■ What the task asks
Your response should consist of the lines below, printed exactly.

═══ Dataset

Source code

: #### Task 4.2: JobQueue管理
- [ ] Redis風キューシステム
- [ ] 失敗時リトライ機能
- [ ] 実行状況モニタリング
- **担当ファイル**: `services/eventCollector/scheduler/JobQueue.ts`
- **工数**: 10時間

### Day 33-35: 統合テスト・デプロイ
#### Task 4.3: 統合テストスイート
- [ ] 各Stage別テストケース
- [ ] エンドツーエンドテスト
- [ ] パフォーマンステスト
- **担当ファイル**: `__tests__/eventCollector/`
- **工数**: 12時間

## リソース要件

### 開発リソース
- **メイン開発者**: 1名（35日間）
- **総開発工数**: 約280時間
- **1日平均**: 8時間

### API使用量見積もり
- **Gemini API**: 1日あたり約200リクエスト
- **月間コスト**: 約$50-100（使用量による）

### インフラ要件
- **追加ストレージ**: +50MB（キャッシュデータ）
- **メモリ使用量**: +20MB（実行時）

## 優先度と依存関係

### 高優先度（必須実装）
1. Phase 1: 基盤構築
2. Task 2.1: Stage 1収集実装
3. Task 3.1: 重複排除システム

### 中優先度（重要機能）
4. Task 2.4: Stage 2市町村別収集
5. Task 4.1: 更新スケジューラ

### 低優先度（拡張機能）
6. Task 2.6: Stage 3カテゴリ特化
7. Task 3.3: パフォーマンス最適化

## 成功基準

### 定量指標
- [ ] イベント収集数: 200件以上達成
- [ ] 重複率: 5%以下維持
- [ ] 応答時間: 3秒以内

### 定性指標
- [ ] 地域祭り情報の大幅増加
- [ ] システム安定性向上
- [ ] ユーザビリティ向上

══════

■ Task result
Source code

: #### Task 4.2: JobQueue管理
- [ ] Redis風キューシステム
- [ ] 失敗時リトライ機能
- [ ] 実行状況モニタリング
- **担当ファイル**: `services/eventCollector/scheduler/JobQueue.ts`
- **工数**: 10時間

### Day 33-35: 統合テスト・デプロイ
#### Task 4.3: 統合テストスイート
- [ ] 各Stage別テストケース
- [ ] エンドツーエンドテスト
- [ ] パフォーマンステスト
- **担当ファイル**: `__tests__/eventCollector/`
- **工数**: 12時間

## リソース要件

### 開発リソース
- **メイン開発者**: 1名（35日間）
- **総開発工数**: 約280時間
- **1日平均**: 8時間

### API使用量見積もり
- **Gemini API**: 1日あたり約200リクエスト
- **月間コスト**: 約$50-100（使用量による）

### インフラ要件
- **追加ストレージ**: +50MB（キャッシュデータ）
- **メモリ使用量**: +20MB（実行時）

## 優先度と依存関係

### 高優先度（必須実装）
1. Phase 1: 基盤構築
2. Task 2.1: Stage 1収集実装
3. Task 3.1: 重複排除システム

### 中優先度（重要機能）
4. Task 2.4: Stage 2市町村別収集
5. Task 4.1: 更新スケジューラ

### 低優先度（拡張機能）
6. Task 2.6: Stage 3カテゴリ特化
7. Task 3.3: パフォーマンス最適化

## 成功基準

### 定量指標
- [ ] イベント収集数: 200件以上達成
- [ ] 重複率: 5%以下維持
- [ ] 応答時間: 3秒以内

### 定性指標
- [ ] 地域祭り情報の大幅増加
- [ ] システム安定性向上
- [ ] ユーザビリティ向上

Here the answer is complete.